SELECTION:
## Start
You are viewing a plain text version of this content. The canonical link for it is here.
Posted to dev@spark.apache.org by Jeremy Freeman <fr...@gmail.com> on 2014/10/18 00:23:15 UTC
sampling broken in PySpark with recent NumPy

Hi all,

I found a significant bug in PySpark's sampling methods, due to a recent NumPy change (as of v1.9). I created a JIRA (https://issues.apache.org/jira/browse/SPARK-3995), but wanted to share here as well in case anyone hits it.

Steps to reproduce are:

> foo = sc.parallelize(range(1000),5)
> foo.takeSample(False, 10)

Which returns:

> PythonException: Traceback (most recent call last):
>   File "/Users/freemanj11/code/spark-1.1.0-bin-hadoop1/python/pyspark/worker.py", line 79, in main
>     serializer.dump_stream(func(split_index, iterator), outfile)
>   File "/Users/freemanj11/code/spark-1.1.0-bin-hadoop1/python/pyspark/serializers.py", line 196, in dump_stream
>     self.serializer.dump_stream(self._batched(iterator), stream)
>   File "/Users/freemanj11/code/spark-1.1.0-bin-hadoop1/python/pyspark/serializers.py", line 127, in dump_stream
>     for obj in iterator:
>   File "/Users/freemanj11/code/spark-1.1.0-bin-hadoop1/python/pyspark/serializers.py", line 185, in _batched
>     for item in iterator:
>   File "/Users/freemanj11/code/spark-1.1.0-bin-hadoop1/python/pyspark/rddsampler.py", line 116, in func
>     if self.getUniformSample(split) <= self._fraction:
>   File "/Users/freemanj11/code/spark-1.1.0-bin-hadoop1/python/pyspark/rddsampler.py", line 58, in getUniformSample
>     self.initRandomGenerator(split)
>   File "/Users/freemanj11/code/spark-1.1.0-bin-hadoop1/python/pyspark/rddsampler.py", line 44, in initRandomGenerator
>     self._random = numpy.random.RandomState(self._seed)
>   File "mtrand.pyx", line 610, in mtrand.RandomState.__init__ (numpy/random/mtrand/mtrand.c:7397)
>   File "mtrand.pyx", line 646, in mtrand.RandomState.seed (numpy/random/mtrand/mtrand.c:7697)
> ValueError: Seed must be between 0 and 4294967295

The problem is that NumPy used to silently truncate random seeds larger than 2 ** 32, but now throws an error (due to this patch: https://github.com/numpy/numpy/commit/6b1a1205eac6fe5d162f16155d500765e8bca53c). And this reliably breaks our sampling. I’ll put a PR in shortly with the fix.

— Jeremy

-------------------------
jeremyfreeman.net
@thefreemanlab
## End
STORED DATA:
## Start
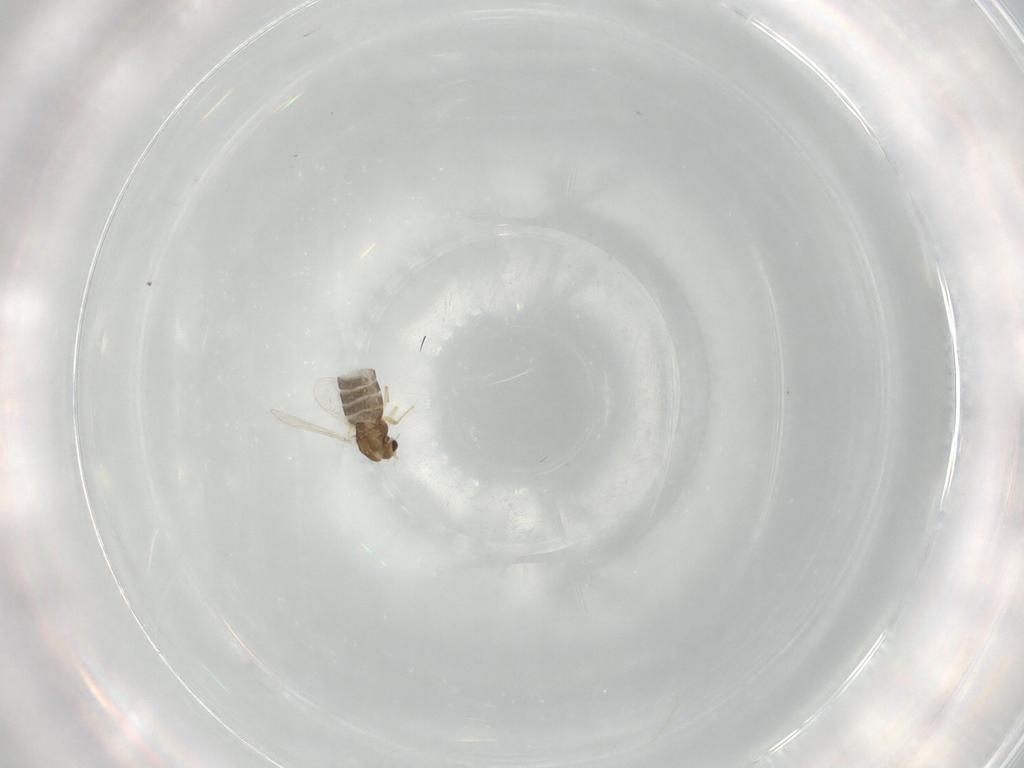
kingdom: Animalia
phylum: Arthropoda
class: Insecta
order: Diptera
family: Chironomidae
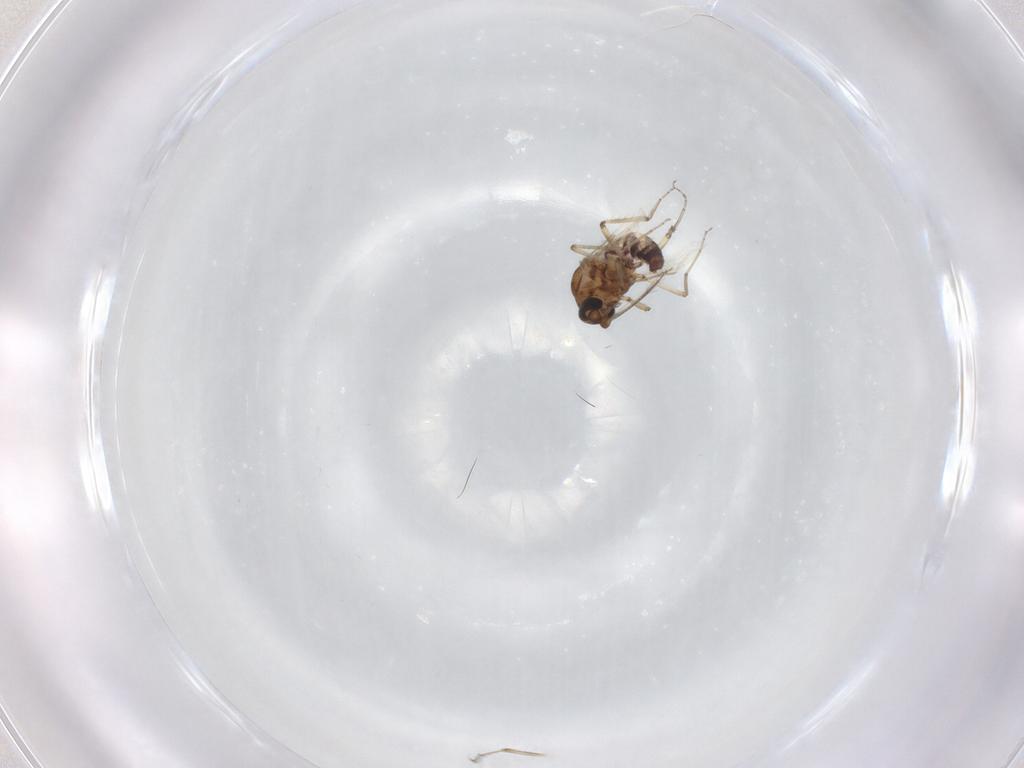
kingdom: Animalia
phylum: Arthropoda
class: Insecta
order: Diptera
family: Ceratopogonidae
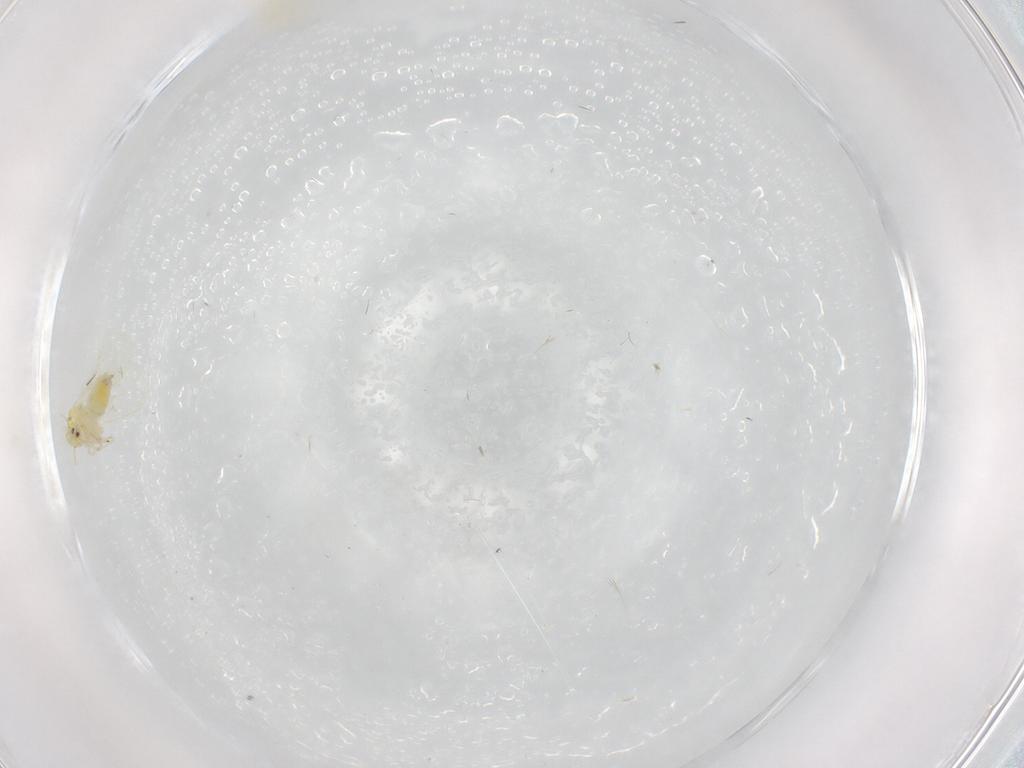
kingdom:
## End
DIRECTIONS: Return the part of the PySpark sampling post from "I found a significant" to "serializer.dump_stream(func(split_index, iterator), outfile)", copied word for word.

ANSWER BELOW:
I found a significant bug in PySpark's sampling methods, due to a recent NumPy change (as of v1.9). I created a JIRA (https://issues.apache.org/jira/browse/SPARK-3995), but wanted to share here as well in case anyone hits it.

Steps to reproduce are:

> foo = sc.parallelize(range(1000),5)
> foo.takeSample(False, 10)

Which returns:

> PythonException: Traceback (most recent call last):
>   File "/Users/freemanj11/code/spark-1.1.0-bin-hadoop1/python/pyspark/worker.py", line 79, in main
>     serializer.dump_stream(func(split_index, iterator), outfile)